> [About this exercise] Count how many lines below contain the word "says", then give that number alone.

Items listed in a dataset:
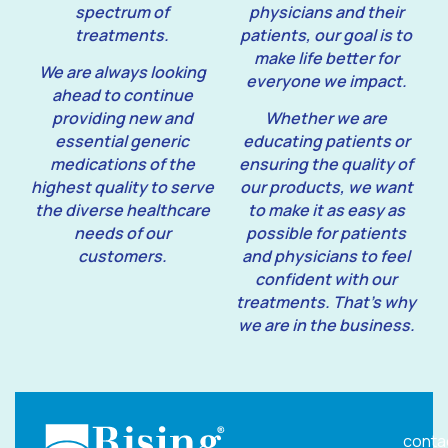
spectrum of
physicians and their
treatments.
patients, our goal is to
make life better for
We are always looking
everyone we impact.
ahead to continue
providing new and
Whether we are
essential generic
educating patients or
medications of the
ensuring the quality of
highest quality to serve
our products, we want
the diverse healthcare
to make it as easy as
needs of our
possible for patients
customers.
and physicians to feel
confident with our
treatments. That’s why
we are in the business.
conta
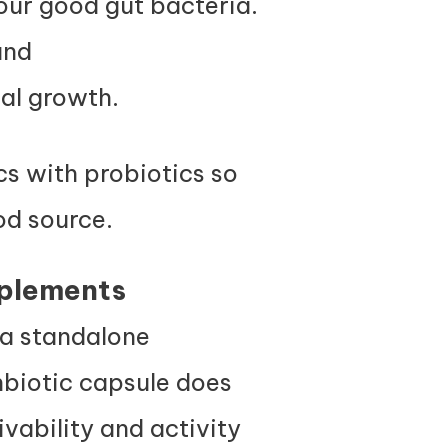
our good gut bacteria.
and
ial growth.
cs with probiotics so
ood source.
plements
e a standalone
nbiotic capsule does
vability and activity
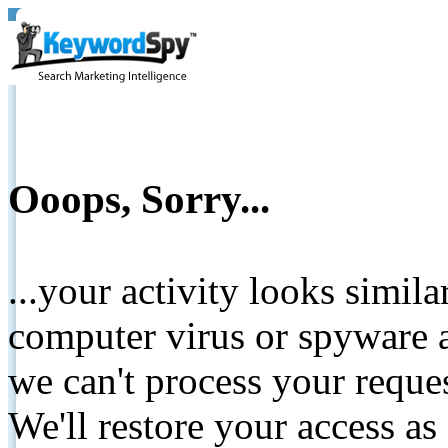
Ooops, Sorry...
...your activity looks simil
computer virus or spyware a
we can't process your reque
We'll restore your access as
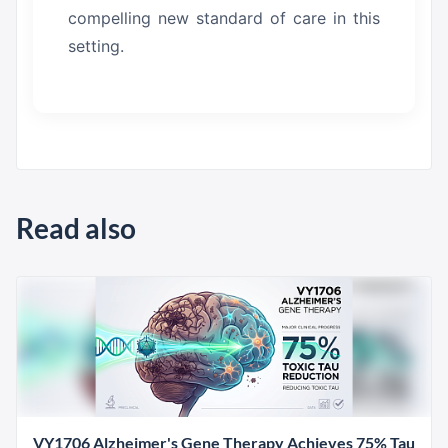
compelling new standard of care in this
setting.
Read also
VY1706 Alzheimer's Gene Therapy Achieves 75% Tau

---

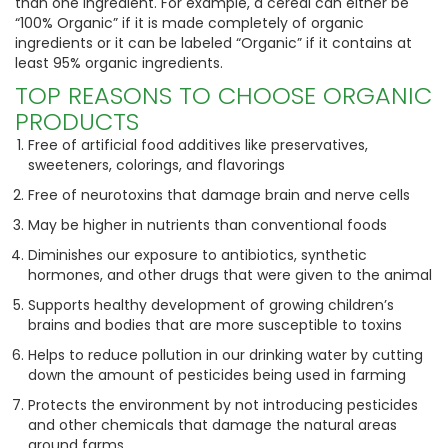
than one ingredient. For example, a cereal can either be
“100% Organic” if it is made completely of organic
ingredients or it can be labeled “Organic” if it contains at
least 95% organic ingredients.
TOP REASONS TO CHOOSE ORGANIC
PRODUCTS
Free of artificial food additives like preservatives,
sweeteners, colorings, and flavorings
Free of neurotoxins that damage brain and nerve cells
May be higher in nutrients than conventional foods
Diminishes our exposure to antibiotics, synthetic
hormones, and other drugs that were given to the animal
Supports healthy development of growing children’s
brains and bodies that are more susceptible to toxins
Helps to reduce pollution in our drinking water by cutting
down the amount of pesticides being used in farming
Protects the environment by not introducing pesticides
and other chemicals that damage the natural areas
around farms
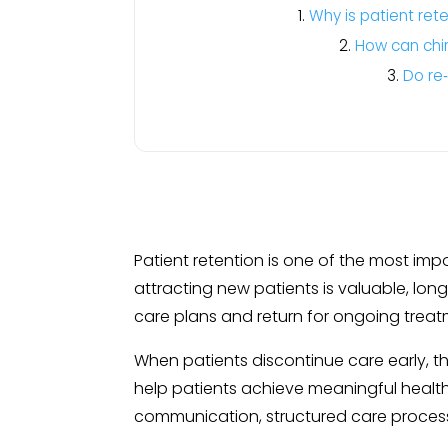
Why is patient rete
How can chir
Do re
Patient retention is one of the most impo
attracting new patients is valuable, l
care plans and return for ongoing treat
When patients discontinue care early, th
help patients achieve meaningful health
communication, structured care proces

* * *

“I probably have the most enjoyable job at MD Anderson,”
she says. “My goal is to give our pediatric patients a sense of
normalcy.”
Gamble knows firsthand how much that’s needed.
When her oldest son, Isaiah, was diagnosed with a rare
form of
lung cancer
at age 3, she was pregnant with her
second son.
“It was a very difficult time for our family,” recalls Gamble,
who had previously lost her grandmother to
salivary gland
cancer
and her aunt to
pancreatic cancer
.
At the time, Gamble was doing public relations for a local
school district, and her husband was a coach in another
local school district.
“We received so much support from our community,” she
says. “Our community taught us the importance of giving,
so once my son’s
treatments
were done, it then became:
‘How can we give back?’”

> [Solved problem] 2